Which lines of the entries contain the string "Beykoz"? Copy each of them.

GIVEN RECORDS:
◆ ◆ ◆ ◆ ◆ ◆ ◆

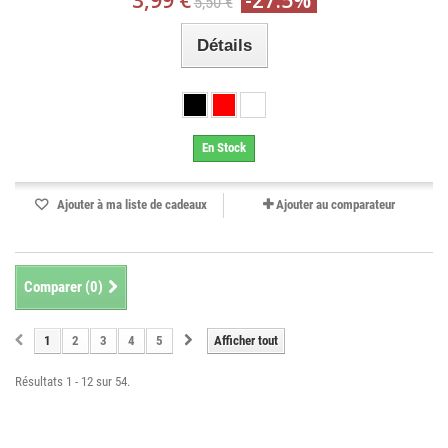
3,99 €
-27.5%
5,50 €
Détails
En Stock
Ajouter à ma liste de cadeaux
Ajouter au comparateur
Comparer (
0
)
1
2
3
4
5
Afficher tout
Résultats 1 - 12 sur 54.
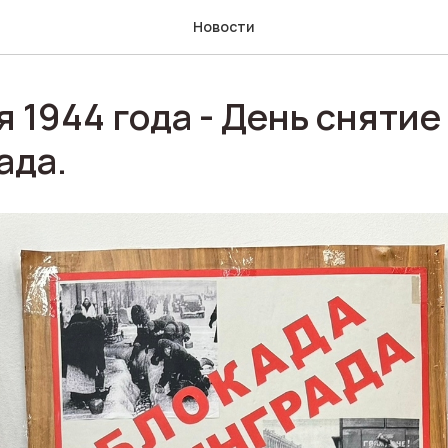
Новости
я 1944 года - День сняти
ада.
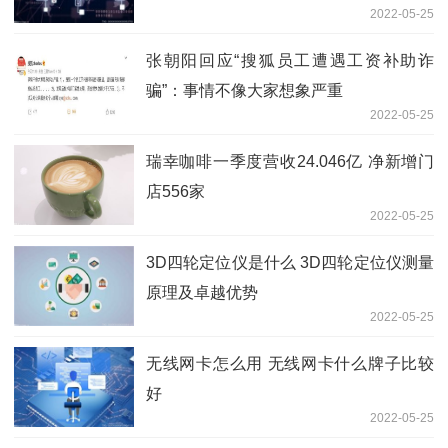
2022-05-25
张朝阳回应“搜狐员工遭遇工资补助诈
骗”：事情不像大家想象严重
2022-05-25
瑞幸咖啡一季度营收24.046亿 净新增门
店556家
2022-05-25
3D四轮定位仪是什么 3D四轮定位仪测量
原理及卓越优势
2022-05-25
无线网卡怎么用 无线网卡什么牌子比较
好
2022-05-25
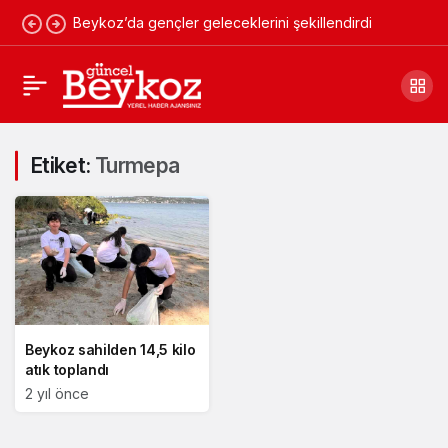
Beykoz’da gençler geleceklerini şekillendirdi
Etiket:
Turmepa
Beykoz sahilden 14,5 kilo
atık toplandı
2 yıl önce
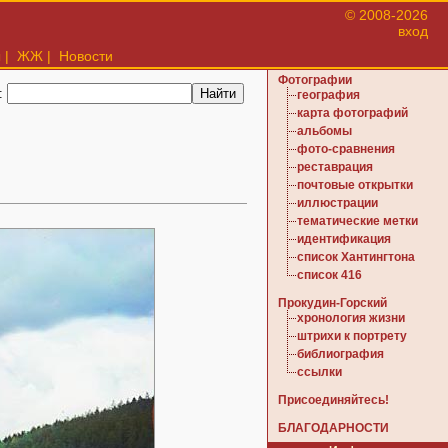
© 2008-2026
вход
ы
|
ЖЖ
|
Новости
Фотографии
:
география
карта фотографий
альбомы
фото-сравнения
реставрация
почтовые открытки
иллюстрации
тематические метки
идентификация
список Хантингтона
список 416
Прокудин-Горский
хронология жизни
штрихи к портрету
библиография
ссылки
Присоединяйтесь!
БЛАГОДАРНОСТИ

◆ ◆ ◆ ◆ ◆ ◆ ◆

RESULT:
Beykoz’da gençler geleceklerini şekillendirdi
Beykoz sahilden 14,5 kilo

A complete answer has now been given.